DIRECTIONS >> Pictures in the records are to be excluded from an otherwise exact copy.

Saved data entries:

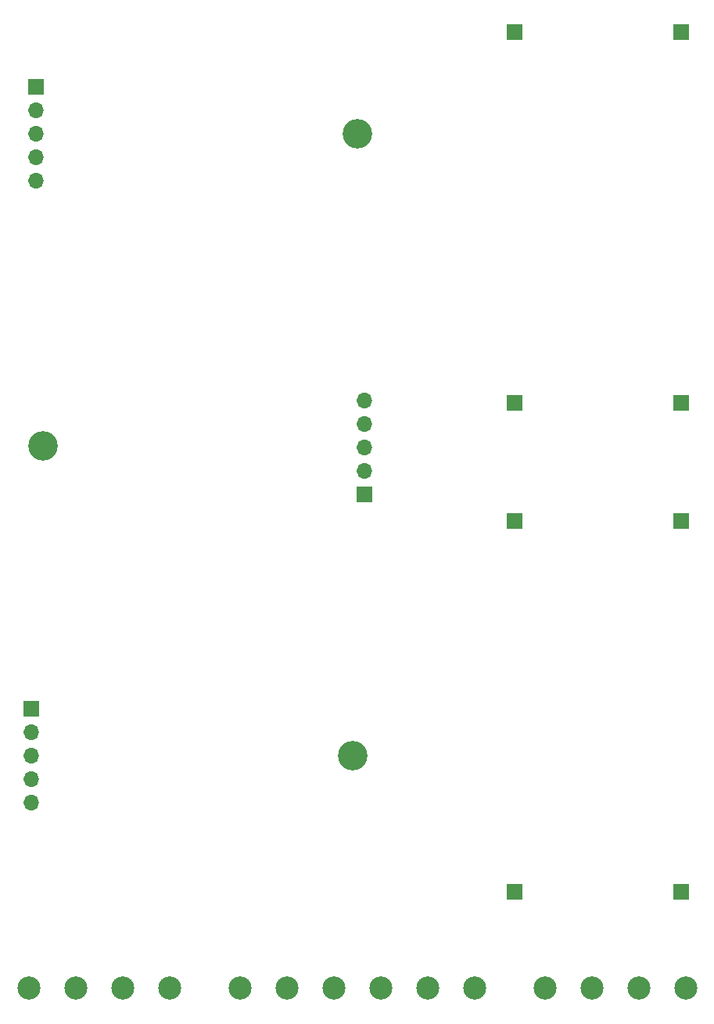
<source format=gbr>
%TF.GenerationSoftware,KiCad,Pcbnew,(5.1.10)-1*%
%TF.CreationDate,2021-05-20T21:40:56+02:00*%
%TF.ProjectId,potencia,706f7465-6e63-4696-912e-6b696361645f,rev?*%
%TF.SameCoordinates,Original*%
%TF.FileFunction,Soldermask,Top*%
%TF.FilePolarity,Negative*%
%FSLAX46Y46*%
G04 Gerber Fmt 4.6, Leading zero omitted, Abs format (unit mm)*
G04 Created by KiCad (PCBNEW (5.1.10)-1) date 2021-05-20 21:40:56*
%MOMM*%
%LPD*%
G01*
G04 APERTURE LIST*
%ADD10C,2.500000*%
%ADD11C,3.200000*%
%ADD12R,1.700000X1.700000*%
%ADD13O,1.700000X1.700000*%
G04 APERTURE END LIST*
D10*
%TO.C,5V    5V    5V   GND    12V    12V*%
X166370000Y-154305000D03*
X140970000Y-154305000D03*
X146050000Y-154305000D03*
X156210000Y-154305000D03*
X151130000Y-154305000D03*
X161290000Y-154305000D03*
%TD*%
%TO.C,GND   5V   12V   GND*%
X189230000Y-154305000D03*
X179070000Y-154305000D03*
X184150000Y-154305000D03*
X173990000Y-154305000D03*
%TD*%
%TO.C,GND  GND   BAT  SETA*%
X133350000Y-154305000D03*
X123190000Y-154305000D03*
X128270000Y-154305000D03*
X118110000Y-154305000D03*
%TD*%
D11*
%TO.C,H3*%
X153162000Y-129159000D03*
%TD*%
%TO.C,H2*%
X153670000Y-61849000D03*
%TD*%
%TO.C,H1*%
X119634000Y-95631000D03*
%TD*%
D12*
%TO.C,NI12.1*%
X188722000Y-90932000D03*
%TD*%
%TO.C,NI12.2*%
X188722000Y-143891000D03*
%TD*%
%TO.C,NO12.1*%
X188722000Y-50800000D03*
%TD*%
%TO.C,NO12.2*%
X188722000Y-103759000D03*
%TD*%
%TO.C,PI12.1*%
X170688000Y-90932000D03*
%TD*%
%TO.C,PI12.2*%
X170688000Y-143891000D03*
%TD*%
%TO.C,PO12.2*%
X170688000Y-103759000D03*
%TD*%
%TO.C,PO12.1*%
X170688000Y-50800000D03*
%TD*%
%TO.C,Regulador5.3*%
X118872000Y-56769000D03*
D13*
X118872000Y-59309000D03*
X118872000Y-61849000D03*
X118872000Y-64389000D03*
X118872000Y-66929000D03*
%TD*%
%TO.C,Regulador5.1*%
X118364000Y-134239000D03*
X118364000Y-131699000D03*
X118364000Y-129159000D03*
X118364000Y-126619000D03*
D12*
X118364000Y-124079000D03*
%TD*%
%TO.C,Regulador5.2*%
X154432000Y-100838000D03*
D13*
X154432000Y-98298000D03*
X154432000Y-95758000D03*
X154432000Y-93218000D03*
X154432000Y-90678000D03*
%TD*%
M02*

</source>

TASK RESULT >>
<source format=gbr>
%TF.GenerationSoftware,KiCad,Pcbnew,(5.1.10)-1*%
%TF.CreationDate,2021-05-20T21:40:56+02:00*%
%TF.ProjectId,potencia,706f7465-6e63-4696-912e-6b696361645f,rev?*%
%TF.SameCoordinates,Original*%
%TF.FileFunction,Soldermask,Top*%
%TF.FilePolarity,Negative*%
%FSLAX46Y46*%
G04 Gerber Fmt 4.6, Leading zero omitted, Abs format (unit mm)*
G04 Created by KiCad (PCBNEW (5.1.10)-1) date 2021-05-20 21:40:56*
%MOMM*%
%LPD*%
G01*
G04 APERTURE LIST*
%ADD10C,2.500000*%
%ADD11C,3.200000*%
%ADD12R,1.700000X1.700000*%
%ADD13O,1.700000X1.700000*%
G04 APERTURE END LIST*
D10*
%TO.C,5V    5V    5V   GND    12V    12V*%
X166370000Y-154305000D03*
X140970000Y-154305000D03*
X146050000Y-154305000D03*
X156210000Y-154305000D03*
X151130000Y-154305000D03*
X161290000Y-154305000D03*
%TD*%
%TO.C,GND   5V   12V   GND*%
X189230000Y-154305000D03*
X179070000Y-154305000D03*
X184150000Y-154305000D03*
X173990000Y-154305000D03*
%TD*%
%TO.C,GND  GND   BAT  SETA*%
X133350000Y-154305000D03*
X123190000Y-154305000D03*
X128270000Y-154305000D03*
X118110000Y-154305000D03*
%TD*%
D11*
%TO.C,H3*%
X153162000Y-129159000D03*
%TD*%
%TO.C,H2*%
X153670000Y-61849000D03*
%TD*%
%TO.C,H1*%
X119634000Y-95631000D03*
%TD*%
D12*
%TO.C,NI12.1*%
X188722000Y-90932000D03*
%TD*%
%TO.C,NI12.2*%
X188722000Y-143891000D03*
%TD*%
%TO.C,NO12.1*%
X188722000Y-50800000D03*
%TD*%
%TO.C,NO12.2*%
X188722000Y-103759000D03*
%TD*%
%TO.C,PI12.1*%
X170688000Y-90932000D03*
%TD*%
%TO.C,PI12.2*%
X170688000Y-143891000D03*
%TD*%
%TO.C,PO12.2*%
X170688000Y-103759000D03*
%TD*%
%TO.C,PO12.1*%
X170688000Y-50800000D03*
%TD*%
%TO.C,Regulador5.3*%
X118872000Y-56769000D03*
D13*
X118872000Y-59309000D03*
X118872000Y-61849000D03*
X118872000Y-64389000D03*
X118872000Y-66929000D03*
%TD*%
%TO.C,Regulador5.1*%
X118364000Y-134239000D03*
X118364000Y-131699000D03*
X118364000Y-129159000D03*
X118364000Y-126619000D03*
D12*
X118364000Y-124079000D03*
%TD*%
%TO.C,Regulador5.2*%
X154432000Y-100838000D03*
D13*
X154432000Y-98298000D03*
X154432000Y-95758000D03*
X154432000Y-93218000D03*
X154432000Y-90678000D03*
%TD*%
M02*

</source>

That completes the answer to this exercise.